India's consumer inflation is expected to have eased to a three-month low in April, helped by smaller rises in food prices, but with a summer rebound in prospect the Reserve Bank of India (RBI) is likely to keep interest rates on hold.

The RBI's Monetary Policy Committee (MPC), which has a mid-term inflation target of 4 per cent, maintained its hawkish stance on inflation, with most members expressing concern over upside risks to core inflation.

Consumer prices, the RBI's main policy target, likely rose 3.49 per cent in April, according to a Reuters poll of economists, compared with an increase of 3.81 per cent in March.

Data on the consumer price index, wholesale price index and industrial output will be released around 1200 GMT today.

Economists expect the central bank to keep its policy rate unchanged this year.

“RBI is not likely to cut interest rates at least for six months as inflationary pressures are building up,” said N.R. Bhanumurthy, an economist at the National Institute of Public Finance and Policy, a Delhi-based think tank.

Economists predict 1.5 per cent annual growth in industrial output in March, bouncing from February's 1.2 per cent contraction.

Wholesale price inflation is expected to have slowed last month to 4.79 per cent from 5.70 per cent in March, according to the poll.

In Asia, China's annual consumer inflation edged up to 1.2 per cent in April from March's 0.9 per cent, while quickening in Indonesia to a 13-month high of 4.17 per cent.

Change in base year

On Friday, India will release a new series of industrial output and wholesale inflation data, revising the base year to 2011/12 from 2004/05.

India changed the base year for the country's Gross Domestic Product (GDP) and Consumer Price Index based inflation data about two years ago while continuing with the old base year for other macro indicators.

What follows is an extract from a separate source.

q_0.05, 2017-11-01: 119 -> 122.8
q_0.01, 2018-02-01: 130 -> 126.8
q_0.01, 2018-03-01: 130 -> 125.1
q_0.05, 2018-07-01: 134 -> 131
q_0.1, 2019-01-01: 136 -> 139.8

The delay in revising the base year has often confused the markets and policy makers who have struggled to analyse the discrepancies between the volume growth record by IIP and value-added numbers reflected in GDP.

The base year reset is expected to bring in more accuracy in measuring the level of economic activity as well the national income, said Bhanumurthy.

The new IIP series will cover a new basket of commodities and assign new weights to them, removing obsolete items like typewriters and floppy disks, said G.C. Manna, former head of the Central Statistics Organisation.

Ideally, they should move in the same range, as value-addition at constant prices could address the price factors and broadly reflect physical growth.

But the IIP series for first 11-months of 2016/17 showed a major divergence, with a contraction of 0.3 per cent in manufacturing output compared with 7.7 per cent growth noted in the gross value added data of GDP for the whole year.